Monday, December 8, 2014

Technology Innovations - Energy Fracking and Genetic Cracking

Physics does not change the nature of the world it studies, and no science of behavior can change the essential nature of man, even though both sciences yield technologies with a vast power to manipulate their subject matters.

Burrhus Fredric Skinner (1904-1990), Walden Two (1948)

Two technological innovations are about the change the world Americans live in.

These innovations are:

One: Fracking (hydraulic fracturing and horizontal drilling).

This technique has spread rapidly in the U.S. and promises to make the U.S. energy dependent by 2020. As the result of fracking, the price of oil of a barrel of oil has dropped 30%, and price of gas has declined 51 cents to $2.74 in less than a year. According to Mark Papa, CEO of EOG Resources, a fracking leader, “There’s been a million frack jobs in the U.S. with zero documented case of damage to the drinking water table.” Papa claims we have enough natural gas and oil to last for over 50 years, and the advantages will be bursts in employment, business investment, growth in GDP, a tax revenue bonanza, and two to three fold competitive price advantage over Europe and Asia. There may be an even more important lesson: the power of entrepreneurial -devised technologies to surpass punitive government regulations. The fracking revolution occurred independent of and in spite of government regulations and without government subsidies. Decentralized human behavior works better and faster than centralized bureaucracies trying to impede and control that behavior.

Two: Cracking of Genetic Code ( conversion of cancer to chronic disease).
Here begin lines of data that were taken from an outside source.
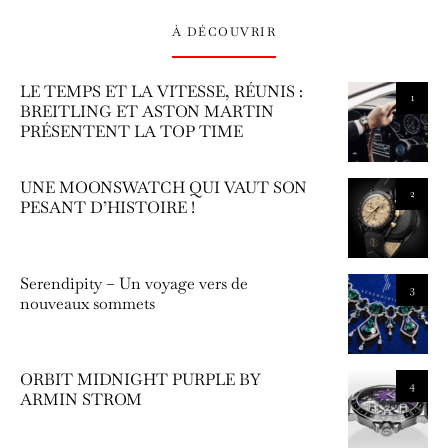
À DÉCOUVRIR
LE TEMPS ET LA VITESSE, RÉUNIS :
1
BREITLING ET ASTON MARTIN
PRÉSENTENT LA TOP TIME
UNE MOONSWATCH QUI VAUT SON
2
PESANT D’HISTOIRE !
Serendipity – Un voyage vers de
3
nouveaux sommets
ORBIT MIDNIGHT PURPLE BY
4
ARMIN STROM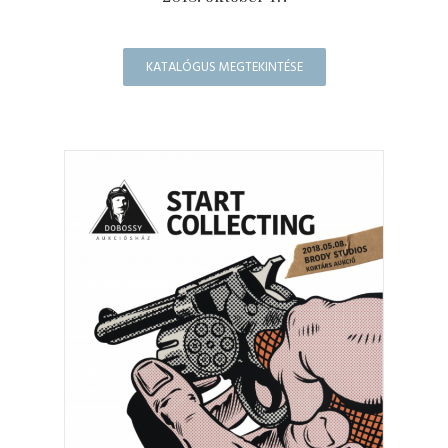
KATALÓGUS MEGTEKINTÉSE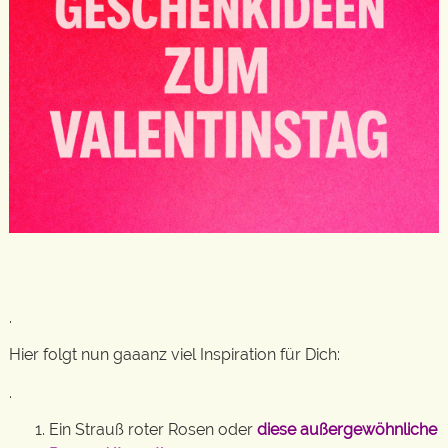
.
Hier folgt nun gaaanz viel Inspiration für Dich:
.
Ein Strauß roter Rosen oder
diese außergewöhnliche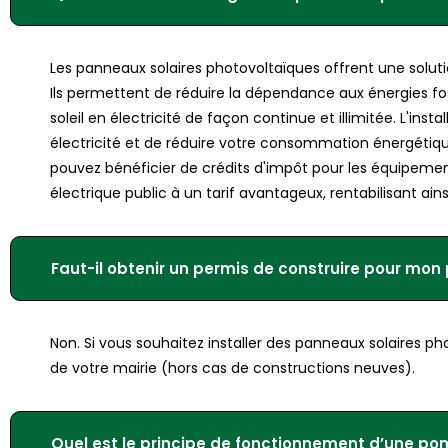
Les panneaux solaires photovoltaïques offrent une solut
Ils permettent de réduire la dépendance aux énergies foss
soleil en électricité de façon continue et illimitée. L'in
électricité et de réduire votre consommation énergétiq
pouvez bénéficier de crédits d'impôt pour les équipement
électrique public à un tarif avantageux, rentabilisant ain
Faut-il obtenir un permis de construire pour mon
Non. Si vous souhaitez installer des panneaux solaires p
de votre mairie (hors cas de constructions neuves).
Quel est le principe de fonctionnement d’une po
With more knowledge of genomic DNA and how the human immune system produces T-cells (specialized white cells known as lymphocytes), we are the verge of curing or converting solid tumors (melanomas, Hodgkin disease. lung cancer, kidney cancer, and maybe even so-called liquid tumors of blood and bone marrow) to chronic diseases. Studies from drug companies, such at Bristol-Myers and Merck and from cancer institutes, like Dana Farber and Sloane Kettering, indicate the PD-1 inhibtors, allow investigators to remove the natural brakes on T-cells, permitting the patient’s own immune system to attack its own tumor cells. Apparently some tumors, particularly melanoma and Hodgkin’s disease, have genetic abnormalities that produce a large amount of PD-1 vulnerable cells.

What the lesson here? Archimedes (286 B.C. -203 B.C.) said, “Give me where to stand, and I will move the world.” Archimedes, of course, was referring to the use of the lever and the principles of leverage. Technology is man’s lever and leverage for moving the world, and technology is something the U.S. and its entrepreneurs are extraordinarily good at creating and refining. Witness the Internet, Google, Twitter, Microsoft, and the fact that U.S. produce 80% of Nobel Prize winners in science and medicine. Technology, of course, is also a multi-headed monster – it may be dehumanizing, it may move too fast with negative social consequences, it may be uneven in its results, is the refuge of the skilled and educated, it rewards the rich, it is something that works best in capitalistic systems of government. But technology, with all its faults, is also something that gives convenience and benefits the masses and feeds the world. Technology creates leverage, progress, solutions, and prosperity.